Crossing my fingers doesn’t amount to much. But it’s better than nothing. Better than closing my eyes. Better than a sentence that starts with a full stop. Better than a year of absent thinking and a French introduction. A tidy riddle and a dirty exclamation.

- - - - -

They count to ten. Over and over. Everyday. Just to say they are doing something. Making progress on fingers and toes. Forty between them, but they never get beyond ten. Always holding hands. Always walking backwards.

Tuesday, January 22, 2008

sitting pretty


(not exactly a short story but a short something)
(inspired by a post on Sarah’s Writing Journal)

It’s hard to find the perfect bench. One that fits, that suits mood and persuasion. One that encourages the right words onto your page.

Some benches are always in the sun and some prefer the shade. Words written here may bristle with goose-bumps, or burn with rage. There are benches that face the sea, that make you sway and spin stories about drowned gods and fish that dream they can fly. Some face the swings and the slide, and make for playful verses filled with colour and rhythm and rhyme. Some benches have names, dedications to the deceased. Beware of these loud benches, over-owned and all too keen to whisper ghost secrets into your ear.

Sometimes it’s safer to sit alongside, X-legged and lower down. Cross cut by striped shadows of arm and back. A friend of a bench.

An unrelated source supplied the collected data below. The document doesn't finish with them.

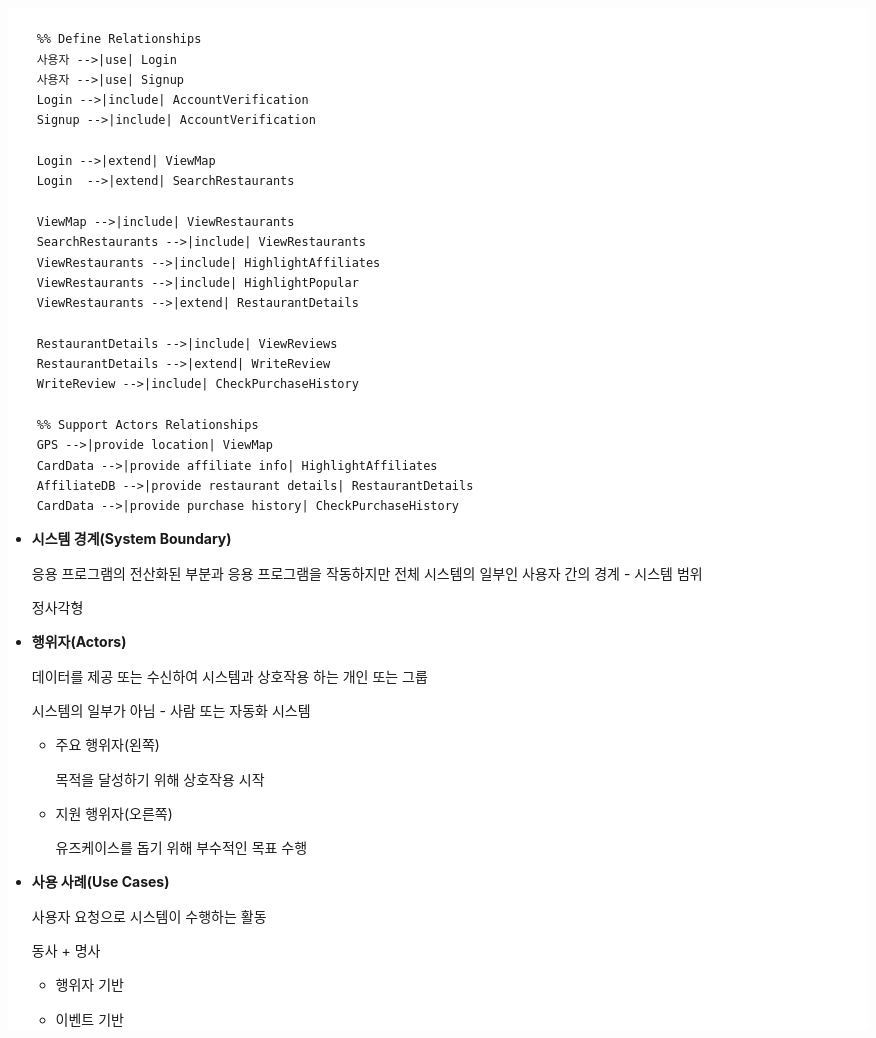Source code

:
```mermaid

    %% Define Relationships
    사용자 -->|use| Login
    사용자 -->|use| Signup
    Login -->|include| AccountVerification
    Signup -->|include| AccountVerification

    Login -->|extend| ViewMap
    Login  -->|extend| SearchRestaurants

    ViewMap -->|include| ViewRestaurants
    SearchRestaurants -->|include| ViewRestaurants
    ViewRestaurants -->|include| HighlightAffiliates
    ViewRestaurants -->|include| HighlightPopular
    ViewRestaurants -->|extend| RestaurantDetails

    RestaurantDetails -->|include| ViewReviews
    RestaurantDetails -->|extend| WriteReview
    WriteReview -->|include| CheckPurchaseHistory

    %% Support Actors Relationships
    GPS -->|provide location| ViewMap
    CardData -->|provide affiliate info| HighlightAffiliates
    AffiliateDB -->|provide restaurant details| RestaurantDetails
    CardData -->|provide purchase history| CheckPurchaseHistory

```

- **시스템 경계(System Boundary)**
    
    응용 프로그램의 전산화된 부분과 응용 프로그램을 작동하지만 전체 시스템의 일부인 사용자 간의 경계 - 시스템 범위
    
    정사각형
    
- **행위자(Actors)**
    
    데이터를 제공 또는 수신하여 시스템과 상호작용 하는 개인 또는 그룹
    
    시스템의 일부가 아님 - 사람 또는 자동화 시스템
    
    - 주요 행위자(왼쪽)
        
        목적을 달성하기 위해 상호작용 시작
        
    - 지원 행위자(오른쪽)
        
        유즈케이스를 돕기 위해 부수적인 목표 수행
        
- **사용 사례(Use Cases)**
    
    사용자 요청으로 시스템이 수행하는 활동
    
    동사 + 명사
    
    - 행위자 기반
        
        
    - 이벤트 기반
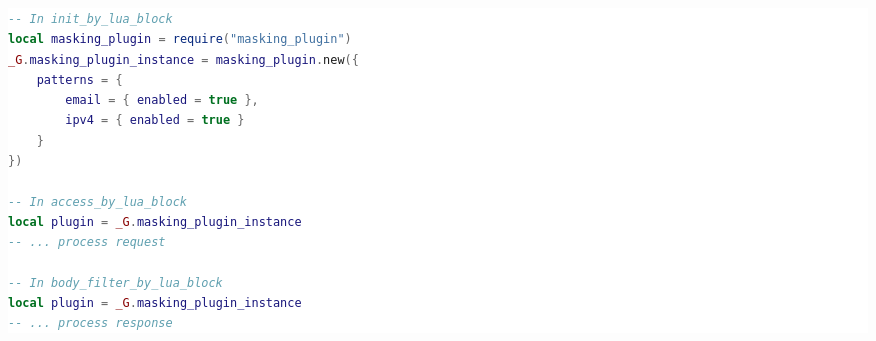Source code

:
 ```lua
-- In init_by_lua_block
local masking_plugin = require("masking_plugin")
_G.masking_plugin_instance = masking_plugin.new({
    patterns = {
        email = { enabled = true },
        ipv4 = { enabled = true }
    }
})

-- In access_by_lua_block
local plugin = _G.masking_plugin_instance
-- ... process request

-- In body_filter_by_lua_block  
local plugin = _G.masking_plugin_instance
-- ... process response
```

It’s always raining these days, and I can’t remember the last time I visited my benches. I need to do a tour, to check they are all still there. Weathering this winter. Peeling and patient.

Thursday, January 17, 2008

one by one

There is something I can’t resist about those cut and paste death threats and murder confessions. Words in different fonts and colours stuck in lines onto a blank page and all the rage in cheap thrillers and the 1970’s. So much more artful than just trying to disguise your handwriting.

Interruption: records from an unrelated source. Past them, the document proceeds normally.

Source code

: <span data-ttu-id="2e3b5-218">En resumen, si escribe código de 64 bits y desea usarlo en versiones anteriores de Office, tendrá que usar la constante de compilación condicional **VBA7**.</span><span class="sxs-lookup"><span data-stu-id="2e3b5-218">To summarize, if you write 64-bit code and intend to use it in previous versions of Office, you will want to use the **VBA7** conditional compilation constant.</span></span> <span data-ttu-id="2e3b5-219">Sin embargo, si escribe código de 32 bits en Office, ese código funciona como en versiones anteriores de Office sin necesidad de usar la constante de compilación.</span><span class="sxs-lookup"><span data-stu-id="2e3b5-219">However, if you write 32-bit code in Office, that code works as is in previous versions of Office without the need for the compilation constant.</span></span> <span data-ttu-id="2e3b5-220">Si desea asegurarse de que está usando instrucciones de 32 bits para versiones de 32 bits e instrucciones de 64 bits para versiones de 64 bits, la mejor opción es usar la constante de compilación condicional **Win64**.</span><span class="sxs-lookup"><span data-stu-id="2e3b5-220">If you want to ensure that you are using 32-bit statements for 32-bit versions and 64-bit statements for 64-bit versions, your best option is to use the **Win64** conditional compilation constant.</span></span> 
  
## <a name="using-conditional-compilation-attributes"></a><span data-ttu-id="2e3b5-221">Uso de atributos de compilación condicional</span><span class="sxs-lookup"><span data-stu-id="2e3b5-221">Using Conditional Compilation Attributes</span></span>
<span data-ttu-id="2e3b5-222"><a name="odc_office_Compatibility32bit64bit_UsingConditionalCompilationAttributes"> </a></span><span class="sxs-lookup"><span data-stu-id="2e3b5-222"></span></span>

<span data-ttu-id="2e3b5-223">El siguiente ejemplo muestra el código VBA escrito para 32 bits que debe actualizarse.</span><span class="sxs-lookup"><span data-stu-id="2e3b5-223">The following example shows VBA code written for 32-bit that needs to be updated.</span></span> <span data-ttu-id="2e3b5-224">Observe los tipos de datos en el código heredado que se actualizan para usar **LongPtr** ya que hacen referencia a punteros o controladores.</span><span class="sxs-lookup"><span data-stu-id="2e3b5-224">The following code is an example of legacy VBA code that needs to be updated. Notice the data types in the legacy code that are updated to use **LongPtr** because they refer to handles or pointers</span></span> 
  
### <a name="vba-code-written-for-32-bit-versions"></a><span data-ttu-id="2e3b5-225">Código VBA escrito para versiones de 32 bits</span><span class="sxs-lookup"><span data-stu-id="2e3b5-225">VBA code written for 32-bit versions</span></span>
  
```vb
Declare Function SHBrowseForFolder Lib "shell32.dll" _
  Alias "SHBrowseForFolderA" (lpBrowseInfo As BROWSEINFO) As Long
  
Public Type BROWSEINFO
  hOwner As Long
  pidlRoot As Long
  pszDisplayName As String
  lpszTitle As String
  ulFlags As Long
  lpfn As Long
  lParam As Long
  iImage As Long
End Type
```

I always wanted to have cause to create one - and I know a friend who indulges from time to time. It’s something we could all benefit from - carrying a small satchel stuffed full of words clipped and culled along the way. Ripe to be sprinkled, literate confetti on a windy day. We should all carry little silver scissors - ready to snip at each others conversations and tear holes in our confessions - stealing the parts we like and rearranging them our own way.

But there’s more to it than that. It’s something about spelling out anything that carefully - as if the process forces a stronger focus on each individual word or letter, making you think more about what you are saying, making you more connected to the essential way that language is built within the human mind.

And I just got myself a post Christmas treat - a letter printing set, a grown up version of one I had as a kid. I remember the little rubber letters, lining them up in the holder. And I’m still thrilled at picking the letters out one by one, slowly watching my words form, and remembering to write everything backwards. Perhaps that is the ultimate key - that anything you say is stronger if it makes sense both ways round.